_Was erwartet wird_
Geben Sie sämtliche folgenden Einträge Zeile für Zeile wortgetreu wieder.

_Bereitgestelltes Material_
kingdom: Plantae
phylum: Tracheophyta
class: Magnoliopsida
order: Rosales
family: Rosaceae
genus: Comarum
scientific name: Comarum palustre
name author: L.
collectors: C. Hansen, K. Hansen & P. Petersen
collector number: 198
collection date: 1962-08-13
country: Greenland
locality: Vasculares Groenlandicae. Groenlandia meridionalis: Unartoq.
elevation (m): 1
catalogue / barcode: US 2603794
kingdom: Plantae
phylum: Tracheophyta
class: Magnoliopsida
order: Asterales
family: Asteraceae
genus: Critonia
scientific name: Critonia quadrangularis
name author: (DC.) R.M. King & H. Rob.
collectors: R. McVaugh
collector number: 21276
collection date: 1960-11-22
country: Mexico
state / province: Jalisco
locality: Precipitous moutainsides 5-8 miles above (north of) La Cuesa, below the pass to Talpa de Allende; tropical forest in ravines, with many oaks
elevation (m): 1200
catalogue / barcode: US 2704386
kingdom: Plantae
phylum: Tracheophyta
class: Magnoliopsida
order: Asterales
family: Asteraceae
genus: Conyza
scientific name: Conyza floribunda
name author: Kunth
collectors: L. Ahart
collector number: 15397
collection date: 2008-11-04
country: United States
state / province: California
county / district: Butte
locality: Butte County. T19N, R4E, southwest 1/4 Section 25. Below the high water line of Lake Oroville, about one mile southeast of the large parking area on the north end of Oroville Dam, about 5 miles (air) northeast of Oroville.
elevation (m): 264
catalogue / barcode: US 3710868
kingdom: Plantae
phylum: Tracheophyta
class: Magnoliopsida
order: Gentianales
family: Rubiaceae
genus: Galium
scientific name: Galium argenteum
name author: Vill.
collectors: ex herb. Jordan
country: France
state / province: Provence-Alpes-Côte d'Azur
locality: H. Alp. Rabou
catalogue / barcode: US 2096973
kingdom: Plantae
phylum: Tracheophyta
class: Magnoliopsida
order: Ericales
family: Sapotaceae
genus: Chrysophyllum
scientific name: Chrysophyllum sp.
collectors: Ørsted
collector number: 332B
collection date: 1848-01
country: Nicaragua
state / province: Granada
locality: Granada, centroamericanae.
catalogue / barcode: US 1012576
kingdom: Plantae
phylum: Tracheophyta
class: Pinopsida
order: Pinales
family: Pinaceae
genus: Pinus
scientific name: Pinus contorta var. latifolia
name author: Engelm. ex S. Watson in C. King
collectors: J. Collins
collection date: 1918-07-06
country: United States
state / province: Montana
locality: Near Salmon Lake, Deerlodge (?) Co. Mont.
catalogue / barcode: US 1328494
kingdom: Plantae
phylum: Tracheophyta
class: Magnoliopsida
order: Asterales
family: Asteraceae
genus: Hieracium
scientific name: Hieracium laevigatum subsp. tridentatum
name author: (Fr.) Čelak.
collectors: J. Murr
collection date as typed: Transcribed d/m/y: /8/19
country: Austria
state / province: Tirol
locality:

_Schriftliche Antwort_
kingdom: Plantae
phylum: Tracheophyta
class: Magnoliopsida
order: Rosales
family: Rosaceae
genus: Comarum
scientific name: Comarum palustre
name author: L.
collectors: C. Hansen, K. Hansen & P. Petersen
collector number: 198
collection date: 1962-08-13
country: Greenland
locality: Vasculares Groenlandicae. Groenlandia meridionalis: Unartoq.
elevation (m): 1
catalogue / barcode: US 2603794
kingdom: Plantae
phylum: Tracheophyta
class: Magnoliopsida
order: Asterales
family: Asteraceae
genus: Critonia
scientific name: Critonia quadrangularis
name author: (DC.) R.M. King & H. Rob.
collectors: R. McVaugh
collector number: 21276
collection date: 1960-11-22
country: Mexico
state / province: Jalisco
locality: Precipitous moutainsides 5-8 miles above (north of) La Cuesa, below the pass to Talpa de Allende; tropical forest in ravines, with many oaks
elevation (m): 1200
catalogue / barcode: US 2704386
kingdom: Plantae
phylum: Tracheophyta
class: Magnoliopsida
order: Asterales
family: Asteraceae
genus: Conyza
scientific name: Conyza floribunda
name author: Kunth
collectors: L. Ahart
collector number: 15397
collection date: 2008-11-04
country: United States
state / province: California
county / district: Butte
locality: Butte County. T19N, R4E, southwest 1/4 Section 25. Below the high water line of Lake Oroville, about one mile southeast of the large parking area on the north end of Oroville Dam, about 5 miles (air) northeast of Oroville.
elevation (m): 264
catalogue / barcode: US 3710868
kingdom: Plantae
phylum: Tracheophyta
class: Magnoliopsida
order: Gentianales
family: Rubiaceae
genus: Galium
scientific name: Galium argenteum
name author: Vill.
collectors: ex herb. Jordan
country: France
state / province: Provence-Alpes-Côte d'Azur
locality: H. Alp. Rabou
catalogue / barcode: US 2096973
kingdom: Plantae
phylum: Tracheophyta
class: Magnoliopsida
order: Ericales
family: Sapotaceae
genus: Chrysophyllum
scientific name: Chrysophyllum sp.
collectors: Ørsted
collector number: 332B
collection date: 1848-01
country: Nicaragua
state / province: Granada
locality: Granada, centroamericanae.
catalogue / barcode: US 1012576
kingdom: Plantae
phylum: Tracheophyta
class: Pinopsida
order: Pinales
family: Pinaceae
genus: Pinus
scientific name: Pinus contorta var. latifolia
name author: Engelm. ex S. Watson in C. King
collectors: J. Collins
collection date: 1918-07-06
country: United States
state / province: Montana
locality: Near Salmon Lake, Deerlodge (?) Co. Mont.
catalogue / barcode: US 1328494
kingdom: Plantae
phylum: Tracheophyta
class: Magnoliopsida
order: Asterales
family: Asteraceae
genus: Hieracium
scientific name: Hieracium laevigatum subsp. tridentatum
name author: (Fr.) Čelak.
collectors: J. Murr
collection date as typed: Transcribed d/m/y: /8/19
country: Austria
state / province: Tirol
locality:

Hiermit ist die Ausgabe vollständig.